▸ **Задание 1**
Повторите без изменений строки из записей: всё от строки со словами «arhitectural, am invitat» до строки со словами «Proiectele noastre sunt», обе включительно.

##### Текст #####

Апелляция к исторической памяти стала обычной стратегией, которая используется теперь в разнообразных чекистских исторических проектах[654].
По сути, такая риторика есть присвоение главного девиза российского демократического движения, которое также призывало к восстановлению исторической памяти. Это ловкий и дерзкий ход, посредством которого чекисты стремятся предстать поборниками и хранителями исторической памяти. Между тем люди, ответственные за недолгое открытие архивов КГБ в начале 1990-х (этот акт, очевидно, был совершен с целью восстановления исторической памяти), обвиняются в том, что они разрушили наследие страны. Так, Бакатина в чекистской мемуарной литературе называют «Геростратом Лубянки»[655], «сумасшедшим, как Герострат»[656]. В этом любопытном перевоплощении период начала 1990-х с его призывами осудить и отвергнуть чекистскую историю стал именоваться «рецидивом большевистской нетерпимости»[657].
В новой интерпретации органы госбезопасности часто предстают в роли мучеников. Они не палачи Большого террора, а его жертвы. Например, в 1997 году глава УФСБ по Краснодарской области, говоря о Большом терроре, отметил: «Органы государственной безопасности не были инициаторами этих репрессий. Они выполняли чужую волю. Кроме того, более 20 тысяч чекистов разделили судьбу жертв сталинской тирании: в пропорциональном отношении мы фактически потеряли больше, чем любой другой слой нашего общества»[658].
Говорилось, что, с одной стороны, органы госбезопасности несоразмерно страдали от государства, которое действовало по модели, заложенной опричниной[659] Ивана Грозного и достигшей своей кульминации в сталинских репрессиях, с другой — были оклеветаны и непоняты собственным народом, особенно во времена Горбачева[660].
Госбезопасность как Идея
Речь Ельцина, прозвучавшая в декабре 1997 года, стала важным поворотным пунктом в истории госбезопасности еще в одном смысле. Завершая часть своего выступления, Ельцин отметил, что сегодня в органах безопасности работают «истинные патриоты», и добавил: «Эти люди работают не за славу и награды, а — не побоюсь этого слова — за идею». Тем самым Ельцин дал понять, что постсоветские органы безопасности — это не «нейтральный» государственный механизм, а, как и советские, преданы Идее. Иначе говоря, после недолгого периода неопределенности в российскую политическую жизнь и в сферу госбезопасности вернулась Идея. Представление о том, что в основе российской государственности лежит Идея, имеет давнюю историю. Так, например,
Вера Сквирская пишет: «Предполагается и ожидается, что в основе российской политики должна лежать Идея о России, о ее уникальной цивилизации… Российская государственность считается неполной и уязвимой без Идеи… Есть ощущение, что без Идеи государство и нация могут утратить свою онтологическую стабильность и легитимность»[662].
В конце 1980-х — начале 1990-х годов эту мысль ставили под сомнение многие известные российские экс-диссиденты и либералы. Они отмечали опасности этой идеи, связывая ее с трагедиями советской эпохи. Они намеревались перестроить отношение государства и общества, построить новое государство западного типа, ответственное перед своими гражданами, и убрать из этой сферы эмоциональную составляющую, императив беспрекословного преклонения перед государством. Сергей Ковалев, например, противопоставлял «цивилизованную» идею государства, которое «всего лишь механизм, призванный обеспечивать интересы общества», традиционной российской модели государства как «некой мистической сущности», которая «вне общества и над обществом». Валерий Борщов писал о том же: государство следует рассматривать как механизм и только, его нельзя любить или не любить[664]. Распространенность такого мнения впоследствии существенно сузилась, а современная волна огосударствления в России, по сути, может рассматриваться как ответная реакция на попытки подорвать идею «мистической энергии» государства (это выражение заимствовано из статьи Александра Панарина, в которой автор оплакивает тот вред, который нанесли либералы традиционной мистической силе российского государства)[665].

#####

▸ **Задание 2**
Пожалуйста, перепишите из текста всё от слов «Говорилось, что, с» до слов «во времена Горбачева[660].», заменив «Ивана Грозного» на «Петра Первого».

##### Предоставленные записи #####

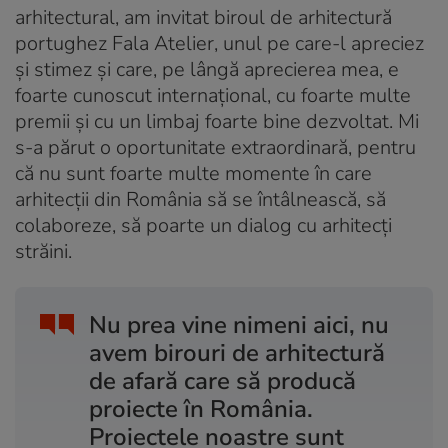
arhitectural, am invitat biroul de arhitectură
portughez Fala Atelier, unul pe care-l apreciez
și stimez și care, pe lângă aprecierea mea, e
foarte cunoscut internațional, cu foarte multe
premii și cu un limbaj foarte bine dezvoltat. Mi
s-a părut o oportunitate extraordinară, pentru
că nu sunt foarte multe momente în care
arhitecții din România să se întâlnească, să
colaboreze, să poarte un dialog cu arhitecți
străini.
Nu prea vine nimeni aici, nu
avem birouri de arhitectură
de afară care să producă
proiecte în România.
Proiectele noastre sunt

#####
##### Предоставленные записи #####

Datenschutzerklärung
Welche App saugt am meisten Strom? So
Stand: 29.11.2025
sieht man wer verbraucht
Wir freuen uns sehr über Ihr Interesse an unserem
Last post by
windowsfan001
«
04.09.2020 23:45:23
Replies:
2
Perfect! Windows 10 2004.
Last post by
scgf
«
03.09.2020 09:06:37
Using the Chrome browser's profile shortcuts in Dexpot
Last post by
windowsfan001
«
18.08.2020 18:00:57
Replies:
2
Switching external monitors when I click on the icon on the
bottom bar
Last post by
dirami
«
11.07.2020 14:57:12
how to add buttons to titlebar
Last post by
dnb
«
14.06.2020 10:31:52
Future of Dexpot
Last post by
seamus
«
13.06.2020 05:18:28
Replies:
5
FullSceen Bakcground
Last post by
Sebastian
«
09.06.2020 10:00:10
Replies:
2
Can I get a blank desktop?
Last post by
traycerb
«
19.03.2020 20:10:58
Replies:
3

#####

▸ **Ожидаемый ответ 1**
arhitectural, am invitat biroul de arhitectură
portughez Fala Atelier, unul pe care-l apreciez
și stimez și care, pe lângă aprecierea mea, e
foarte cunoscut internațional, cu foarte multe
premii și cu un limbaj foarte bine dezvoltat. Mi
s-a părut o oportunitate extraordinară, pentru
că nu sunt foarte multe momente în care
arhitecții din România să se întâlnească, să
colaboreze, să poarte un dialog cu arhitecți
străini.
Nu prea vine nimeni aici, nu
avem birouri de arhitectură
de afară care să producă
proiecte în România.
Proiectele noastre sunt

▸ **Ожидаемый ответ 2**
Говорилось, что, с одной стороны, органы госбезопасности несоразмерно страдали от государства, которое действовало по модели, заложенной опричниной[659] Петра Первого и достигшей своей кульминации в сталинских репрессиях, с другой — были оклеветаны и непоняты собственным народом, особенно во времена Горбачева[660].